A week or two ago, someone accused me of not enjoying life. I don’t remember the conversation before this accusation, but I do remember the person attempting to differentiate themselves from me by claiming that they “have a lust for life”. The claim that I don’t enjoy life was rebuffed pretty fast at the time, with several people (some of whom don’t even like me) correcting his mistake. It got me to thinking, though.
I am a hedonist. I toyed with the thought for quite some time, and kept discarding it because I don’t act to maximize short term pleasure. I play the long game, with an eye to the future, and for a while I didn’t think this counted. After thinking about it, I can most certainly see how I count as a hedonist. I embrace it this time around.
Hedonism, to me, is the pursuit of pleasure and happiness. I go with that happiness thing, though I take pleasure in much of life. Instead of being alcohol, sex, or drug obsessed, I take my pleasure in every experience. The taste of good food, the ache of muscles after a day of running around, a hot bath with a good book, these are things that I love. Beyond that, though, I embrace everything I feel. When I’m sad, I savor it as though it were some bitter delicacy. The pain from a cut or a bruise is exquisite; it sends shivers up and down my spine.
I take my pleasure in the experiences of life. Each sensation that I encounter is cherished, relished, and then allowed to fade as new experiences come. I can’t imagine life if I didn’t enjoy everything around me! I cannot imagine how people live in misery when there is so much to be enjoyed all around us.
When it comes to what I do, what I don’t do, and what’s expected of me, I tend to disappoint people. I don’t do things because I’m told to, or because it’s expected of me. I act when it will make me happy to do so. If I care about someone, then making them happy will often make me happy, and I act to please them. If they aren’t so important to me, eh… Well, yeah.

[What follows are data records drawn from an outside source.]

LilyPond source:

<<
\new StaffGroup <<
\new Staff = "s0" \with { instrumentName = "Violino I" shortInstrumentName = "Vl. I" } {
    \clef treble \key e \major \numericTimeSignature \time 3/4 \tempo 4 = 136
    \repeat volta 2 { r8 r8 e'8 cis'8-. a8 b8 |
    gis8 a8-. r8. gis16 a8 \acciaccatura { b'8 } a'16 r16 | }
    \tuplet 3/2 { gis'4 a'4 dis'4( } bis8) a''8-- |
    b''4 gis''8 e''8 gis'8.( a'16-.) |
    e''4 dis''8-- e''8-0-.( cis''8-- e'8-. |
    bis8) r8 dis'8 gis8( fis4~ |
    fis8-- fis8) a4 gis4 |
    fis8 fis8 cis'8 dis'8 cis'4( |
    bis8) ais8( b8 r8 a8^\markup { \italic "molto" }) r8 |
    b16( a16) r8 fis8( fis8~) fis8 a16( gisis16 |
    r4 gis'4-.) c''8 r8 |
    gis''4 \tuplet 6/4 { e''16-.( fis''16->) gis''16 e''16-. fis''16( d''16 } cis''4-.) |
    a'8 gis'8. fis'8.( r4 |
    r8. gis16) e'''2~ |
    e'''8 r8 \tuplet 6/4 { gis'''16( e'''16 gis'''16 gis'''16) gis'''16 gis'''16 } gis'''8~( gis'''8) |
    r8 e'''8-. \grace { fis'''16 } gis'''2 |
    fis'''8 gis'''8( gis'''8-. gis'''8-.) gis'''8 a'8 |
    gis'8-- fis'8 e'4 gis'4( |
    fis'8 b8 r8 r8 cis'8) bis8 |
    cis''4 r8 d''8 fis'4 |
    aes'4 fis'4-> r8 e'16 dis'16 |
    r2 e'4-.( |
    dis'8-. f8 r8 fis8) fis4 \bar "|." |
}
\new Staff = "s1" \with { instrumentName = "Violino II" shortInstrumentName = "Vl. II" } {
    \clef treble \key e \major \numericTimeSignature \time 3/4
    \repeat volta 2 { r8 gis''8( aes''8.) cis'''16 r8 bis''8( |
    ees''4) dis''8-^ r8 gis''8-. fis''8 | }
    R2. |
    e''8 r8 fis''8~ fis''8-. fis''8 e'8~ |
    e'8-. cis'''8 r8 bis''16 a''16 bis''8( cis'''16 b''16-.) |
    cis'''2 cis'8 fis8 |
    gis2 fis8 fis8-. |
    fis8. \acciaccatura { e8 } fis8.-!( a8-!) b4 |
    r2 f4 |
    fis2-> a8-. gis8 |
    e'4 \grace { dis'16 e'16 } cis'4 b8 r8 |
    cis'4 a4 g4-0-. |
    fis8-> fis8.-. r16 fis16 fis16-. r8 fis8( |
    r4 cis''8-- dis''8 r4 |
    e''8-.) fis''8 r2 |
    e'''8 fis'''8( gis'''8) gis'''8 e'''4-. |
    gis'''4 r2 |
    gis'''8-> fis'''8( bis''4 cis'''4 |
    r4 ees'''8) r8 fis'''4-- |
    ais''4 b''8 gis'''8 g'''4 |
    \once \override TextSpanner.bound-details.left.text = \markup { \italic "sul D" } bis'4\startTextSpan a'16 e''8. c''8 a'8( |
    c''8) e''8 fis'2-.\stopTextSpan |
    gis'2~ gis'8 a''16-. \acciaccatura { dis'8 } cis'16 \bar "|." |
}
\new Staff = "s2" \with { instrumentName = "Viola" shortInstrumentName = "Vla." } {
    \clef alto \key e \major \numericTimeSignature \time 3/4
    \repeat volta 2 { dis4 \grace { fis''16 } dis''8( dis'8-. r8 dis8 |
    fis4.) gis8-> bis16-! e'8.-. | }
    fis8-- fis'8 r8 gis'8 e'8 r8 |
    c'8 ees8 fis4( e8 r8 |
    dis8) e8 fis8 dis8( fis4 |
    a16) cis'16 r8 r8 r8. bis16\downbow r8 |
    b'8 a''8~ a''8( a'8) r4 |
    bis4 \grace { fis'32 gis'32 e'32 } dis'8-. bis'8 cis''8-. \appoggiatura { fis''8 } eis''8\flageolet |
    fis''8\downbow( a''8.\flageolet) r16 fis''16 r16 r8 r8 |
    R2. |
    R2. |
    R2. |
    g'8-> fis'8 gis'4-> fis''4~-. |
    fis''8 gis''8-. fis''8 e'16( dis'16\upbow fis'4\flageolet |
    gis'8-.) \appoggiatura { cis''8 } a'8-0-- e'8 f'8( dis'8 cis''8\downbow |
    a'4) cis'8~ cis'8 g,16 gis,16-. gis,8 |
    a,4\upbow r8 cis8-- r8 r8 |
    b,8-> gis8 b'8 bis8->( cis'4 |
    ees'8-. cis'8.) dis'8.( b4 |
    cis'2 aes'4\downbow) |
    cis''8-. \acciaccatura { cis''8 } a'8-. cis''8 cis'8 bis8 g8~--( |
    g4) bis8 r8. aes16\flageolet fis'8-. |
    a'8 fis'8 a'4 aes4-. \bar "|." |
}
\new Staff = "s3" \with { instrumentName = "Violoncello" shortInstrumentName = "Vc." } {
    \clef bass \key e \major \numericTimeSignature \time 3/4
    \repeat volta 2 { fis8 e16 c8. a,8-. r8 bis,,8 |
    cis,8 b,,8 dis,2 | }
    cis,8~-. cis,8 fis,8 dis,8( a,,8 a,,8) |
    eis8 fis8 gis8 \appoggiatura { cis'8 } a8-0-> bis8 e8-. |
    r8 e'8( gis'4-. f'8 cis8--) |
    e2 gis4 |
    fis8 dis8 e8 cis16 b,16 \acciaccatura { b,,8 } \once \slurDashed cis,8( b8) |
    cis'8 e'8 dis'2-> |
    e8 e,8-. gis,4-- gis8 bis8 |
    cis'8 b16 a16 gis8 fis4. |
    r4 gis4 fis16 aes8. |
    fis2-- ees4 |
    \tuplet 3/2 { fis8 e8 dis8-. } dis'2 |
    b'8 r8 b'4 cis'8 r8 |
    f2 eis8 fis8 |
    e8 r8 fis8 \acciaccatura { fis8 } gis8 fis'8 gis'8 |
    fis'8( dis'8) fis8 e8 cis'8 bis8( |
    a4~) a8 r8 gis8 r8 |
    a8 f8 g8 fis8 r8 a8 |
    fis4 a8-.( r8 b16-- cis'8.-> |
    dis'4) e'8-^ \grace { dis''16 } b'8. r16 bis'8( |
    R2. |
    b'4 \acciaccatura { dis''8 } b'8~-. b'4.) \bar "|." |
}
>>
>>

This way of thinking, and acting, has gotten me into trouble with family, with work, with school. Professors don’t like it when a student declines to do the assignments, it seems. What a shocker. To be honest, though, I don’t care. I don’t seek, or need, their approval. I don’t need something so arbitrary as a grade to make me happy, or tell me my self worth. Fuck that shit. I’m going to do what makes me happy, and society can go fuck itself if it wants to tell me I’m unsuccessful because of that.
I am a hedonist, and I’m going to do what I want. I’m going to do what makes me happy.